Web Hosting Talk







View Full Version : Redundant Pipes


Circa3000
01-18-2002, 01:21 AM
Hi all,

Can a routing failure (at a Qwest facility) knock out access to your network, even if you have redundant pipes?

Our upstream provider procures bandwidth for us from Qwest and others. Today, a network failure outside of our company disrupted service for over two hours. The disruption was not total -- some visitors did get through while those that reported failure could not get through at all, despite several retries.

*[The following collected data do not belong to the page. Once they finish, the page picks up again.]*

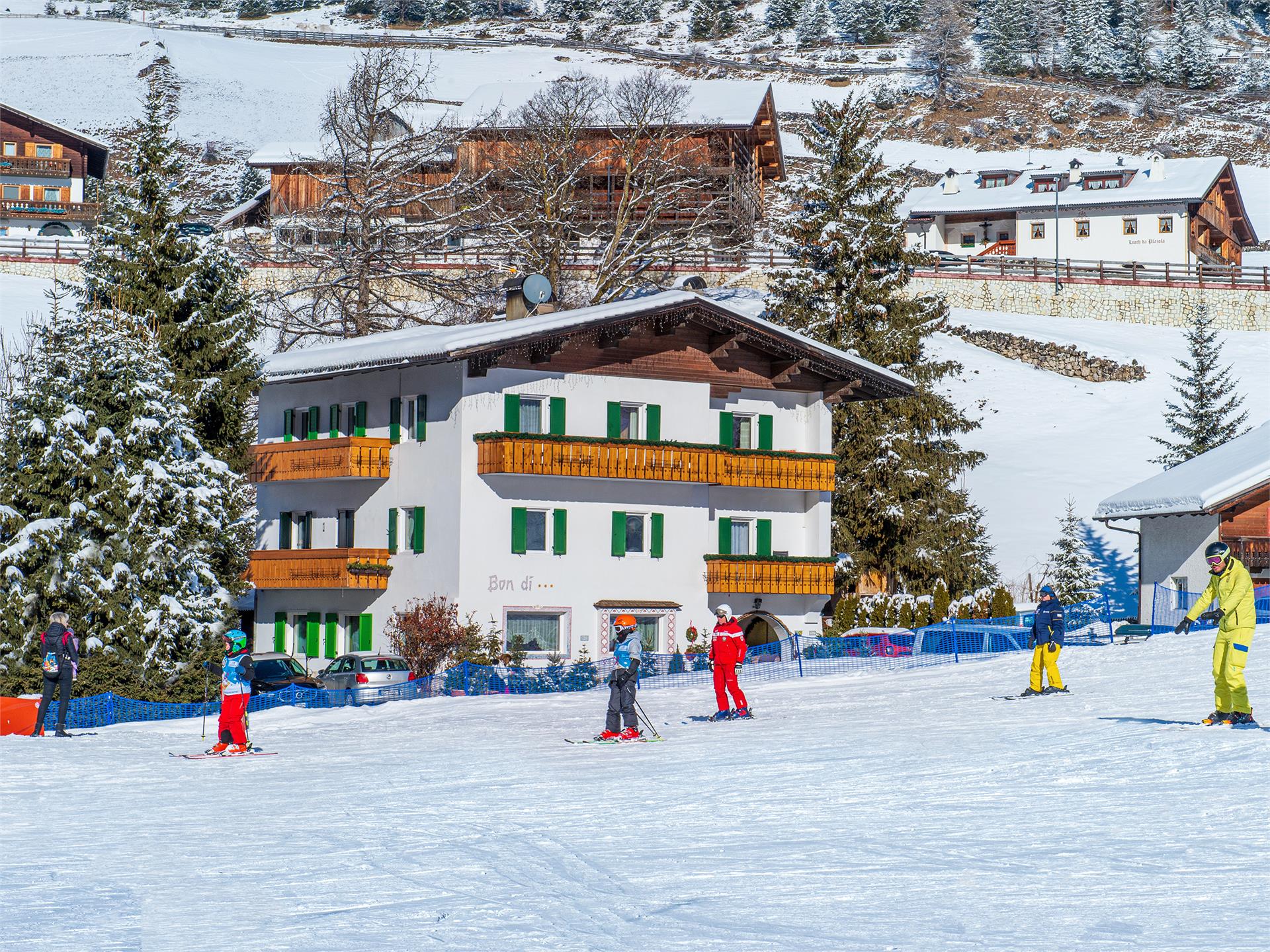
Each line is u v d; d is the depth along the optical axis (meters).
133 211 43.84
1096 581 55.06
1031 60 188.50
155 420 37.78
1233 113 168.25
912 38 196.00
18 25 188.38
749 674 36.97
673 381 44.38
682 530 44.19
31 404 37.16
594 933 9.00
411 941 8.91
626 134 75.69
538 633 41.84
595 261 77.06
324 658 44.84
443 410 41.38
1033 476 63.84
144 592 36.75
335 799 16.25
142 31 185.38
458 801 15.56
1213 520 44.78
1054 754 16.55
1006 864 10.74
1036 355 76.00
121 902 10.46
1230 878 9.87
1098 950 8.03
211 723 29.41
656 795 15.39
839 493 54.16
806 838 12.40
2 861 12.41
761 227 89.88
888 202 58.38
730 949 8.40
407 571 42.34
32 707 28.89
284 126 157.75
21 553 35.47
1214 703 20.48
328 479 43.56
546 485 41.84
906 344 55.91
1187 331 82.06
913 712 23.36
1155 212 100.50
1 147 103.75
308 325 65.88
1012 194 106.69
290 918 9.73
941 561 53.25
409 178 80.44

The inevitable question was asked by one of my customers, "but don't you guys have redundant pipes?" I replied, "yes, of course" but then couldn't explain why he would not be rerouted around the ailing Qwest facility (in Burbank).

According to our upstream provider, a router (typically, responsible for switching from a slow or broken pipe to a good pipe) can fail, jamming access through any of the available pipes.

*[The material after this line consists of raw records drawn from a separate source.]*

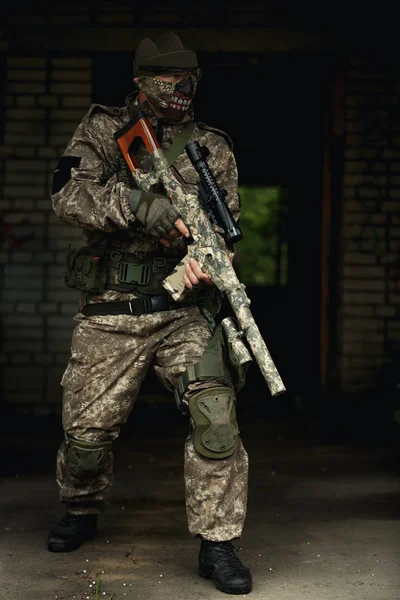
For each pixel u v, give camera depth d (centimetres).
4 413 930
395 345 959
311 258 1127
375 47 945
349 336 959
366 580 415
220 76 1095
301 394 1027
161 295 441
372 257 959
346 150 956
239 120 1149
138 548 463
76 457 445
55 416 924
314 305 1116
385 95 956
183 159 438
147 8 930
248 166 1217
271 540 481
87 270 441
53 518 521
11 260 937
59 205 434
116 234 443
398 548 465
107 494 464
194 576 420
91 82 938
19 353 937
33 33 928
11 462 692
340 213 975
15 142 937
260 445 773
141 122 434
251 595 396
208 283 421
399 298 959
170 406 968
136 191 417
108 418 443
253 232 2277
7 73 934
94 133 445
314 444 777
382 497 581
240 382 426
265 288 1180
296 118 1141
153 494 588
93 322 443
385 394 954
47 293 938
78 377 445
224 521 409
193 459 409
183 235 419
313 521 520
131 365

I'll buy that, but I still can't explain why my customer in Indiana would be routed through Burbank, CA and then hang up there on a failed router -- rather than be immediately rerouted through, say, Sacramento -- our nearest mega-POP.

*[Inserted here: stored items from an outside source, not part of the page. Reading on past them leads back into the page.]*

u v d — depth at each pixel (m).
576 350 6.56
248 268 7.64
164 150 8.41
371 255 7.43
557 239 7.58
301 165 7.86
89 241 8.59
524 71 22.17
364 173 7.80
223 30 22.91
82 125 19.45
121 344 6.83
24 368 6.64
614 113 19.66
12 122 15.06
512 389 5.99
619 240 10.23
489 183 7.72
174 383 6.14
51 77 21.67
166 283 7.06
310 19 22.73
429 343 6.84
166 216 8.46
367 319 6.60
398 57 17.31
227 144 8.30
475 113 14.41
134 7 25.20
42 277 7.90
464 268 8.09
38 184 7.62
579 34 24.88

Do these explanations add up? Or, am I paying for redundancy that I'm not getting?

Any input is greatly appreciated.

astanley
01-18-2002, 08:57 AM
Well a downed router is not the same as a routing error. Border Gateway Protocol, better known as BGP is the protocol of choice for most company's using routers now, and the biggest reason is the addition of classless adressing (assiging partial IP blocks, instead of full class a/b/c). At a set interval all routers running BGP check the status of all neighboring routers, and if one is unresponsive - then BGP turns off that route, and routes all traffic through the next priority link. In the event of a route ERROR, however, the bordering router does not become unresponsive, as the router never goes down, it has been merely misconfigured. A routing error would show up in a traceroute as what is also known as a "routing loop", if your users had tried to traceroute your machine while receiving the downtimes they would've seen something similar to:

7 icix.att.net (165.117.69.10) 11.16 ms 12.948 ms 10.619 ms
8 gbr3-p50.wswdc.ip.att.net (12.123.9.50) 10.525 ms 10.753 ms 10.469 ms
9 gbr3-p40.sl9mo.ip.att.net (12.122.2.82) 43.565 ms 43.883 ms 41.358 ms
10 gbr3-p20.sffca.ip.att.net (12.122.2.74) 75.868 mst 77.882 ms 78.434 ms
11 gbr3-p40.sl9mo.ip.att.net (12.122.2.82) 43.565 ms 43.883 ms 41.358 ms
12 gbr3-p20.sffca.ip.att.net (12.122.2.74) 75.868 mst 77.882 ms 78.434 ms
13 gbr3-p40.sl9mo.ip.att.net (12.122.2.82) 43.565 ms 43.883 ms 41.358 ms
14 gbr3-p20.sffca.ip.att.net (12.122.2.74) 75.868 mst 77.882 ms 78.434 ms

Notice that 9-14 simply bounce the user back and forth between two routers - this is most likely the error your customers would've seen. As far as why a customer was routed halfway across the internet to get to your site - that's just what happens. Routers are fairly intelligent and do constant polling on all neighboring connections in order to build a reliability, and bandwidth table...each neighboring router is rated based on this table, and the packets are sent to the highest rated neighbor that has an entry in the routing table for that destination. I hope that's not too confusing, and I hope it better explains the problem you had.

-Adam